* **TASK INSTRUCTIONS**
Starting at the line that holds "H8 H 1.0855", set down each line through the end of the listing, exactly as written and with nothing added.

* **INPUT**

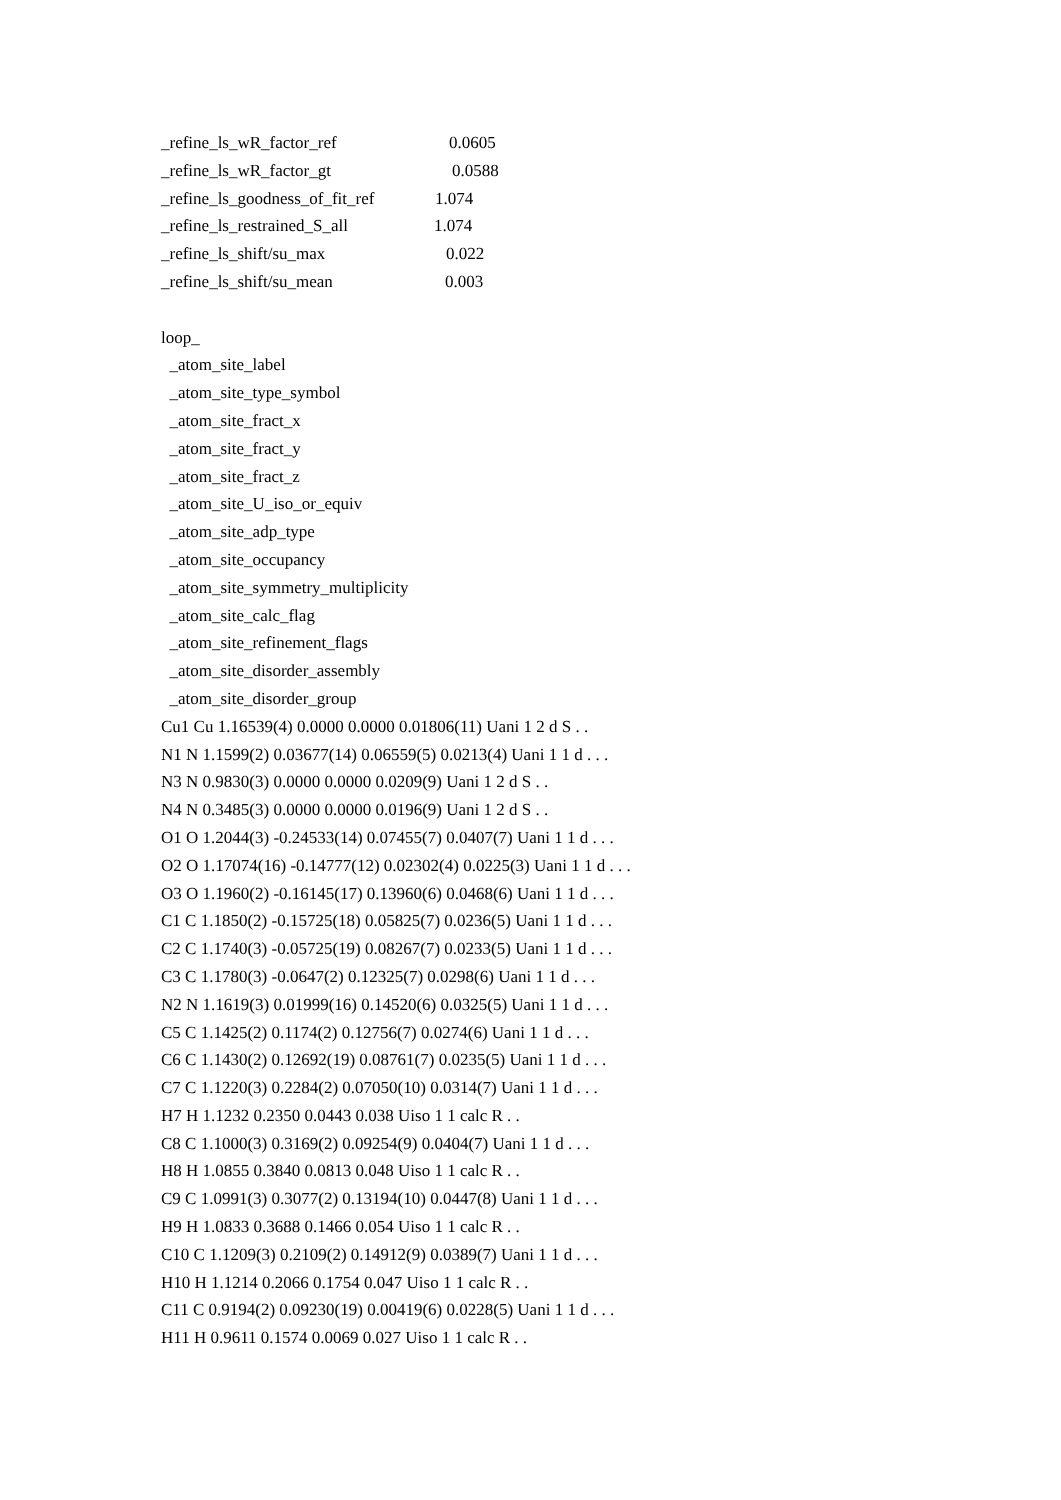_refine_ls_wR_factor_ref 0.0605
_refine_ls_wR_factor_gt 0.0588
_refine_ls_goodness_of_fit_ref 1.074
_refine_ls_restrained_S_all 1.074
_refine_ls_shift/su_max 0.022
_refine_ls_shift/su_mean 0.003
loop_
_atom_site_label
_atom_site_type_symbol
_atom_site_fract_x
_atom_site_fract_y
_atom_site_fract_z
_atom_site_U_iso_or_equiv
_atom_site_adp_type
_atom_site_occupancy
_atom_site_symmetry_multiplicity
_atom_site_calc_flag
_atom_site_refinement_flags
_atom_site_disorder_assembly
_atom_site_disorder_group
Cu1 Cu 1.16539(4) 0.0000 0.0000 0.01806(11) Uani 1 2 d S . .
N1 N 1.1599(2) 0.03677(14) 0.06559(5) 0.0213(4) Uani 1 1 d . . .
N3 N 0.9830(3) 0.0000 0.0000 0.0209(9) Uani 1 2 d S . .
N4 N 0.3485(3) 0.0000 0.0000 0.0196(9) Uani 1 2 d S . .
O1 O 1.2044(3) -0.24533(14) 0.07455(7) 0.0407(7) Uani 1 1 d . . .
O2 O 1.17074(16) -0.14777(12) 0.02302(4) 0.0225(3) Uani 1 1 d . . .
O3 O 1.1960(2) -0.16145(17) 0.13960(6) 0.0468(6) Uani 1 1 d . . .
C1 C 1.1850(2) -0.15725(18) 0.05825(7) 0.0236(5) Uani 1 1 d . . .
C2 C 1.1740(3) -0.05725(19) 0.08267(7) 0.0233(5) Uani 1 1 d . . .
C3 C 1.1780(3) -0.0647(2) 0.12325(7) 0.0298(6) Uani 1 1 d . . .
N2 N 1.1619(3) 0.01999(16) 0.14520(6) 0.0325(5) Uani 1 1 d . . .
C5 C 1.1425(2) 0.1174(2) 0.12756(7) 0.0274(6) Uani 1 1 d . . .
C6 C 1.1430(2) 0.12692(19) 0.08761(7) 0.0235(5) Uani 1 1 d . . .
C7 C 1.1220(3) 0.2284(2) 0.07050(10) 0.0314(7) Uani 1 1 d . . .
H7 H 1.1232 0.2350 0.0443 0.038 Uiso 1 1 calc R . .
C8 C 1.1000(3) 0.3169(2) 0.09254(9) 0.0404(7) Uani 1 1 d . . .
H8 H 1.0855 0.3840 0.0813 0.048 Uiso 1 1 calc R . .
C9 C 1.0991(3) 0.3077(2) 0.13194(10) 0.0447(8) Uani 1 1 d . . .
H9 H 1.0833 0.3688 0.1466 0.054 Uiso 1 1 calc R . .
C10 C 1.1209(3) 0.2109(2) 0.14912(9) 0.0389(7) Uani 1 1 d . . .
H10 H 1.1214 0.2066 0.1754 0.047 Uiso 1 1 calc R . .
C11 C 0.9194(2) 0.09230(19) 0.00419(6) 0.0228(5) Uani 1 1 d . . .
H11 H 0.9611 0.1574 0.0069 0.027 Uiso 1 1 calc R . .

* **ANSWER BOX**
H8 H 1.0855 0.3840 0.0813 0.048 Uiso 1 1 calc R . .
C9 C 1.0991(3) 0.3077(2) 0.13194(10) 0.0447(8) Uani 1 1 d . . .
H9 H 1.0833 0.3688 0.1466 0.054 Uiso 1 1 calc R . .
C10 C 1.1209(3) 0.2109(2) 0.14912(9) 0.0389(7) Uani 1 1 d . . .
H10 H 1.1214 0.2066 0.1754 0.047 Uiso 1 1 calc R . .
C11 C 0.9194(2) 0.09230(19) 0.00419(6) 0.0228(5) Uani 1 1 d . . .
H11 H 0.9611 0.1574 0.0069 0.027 Uiso 1 1 calc R . .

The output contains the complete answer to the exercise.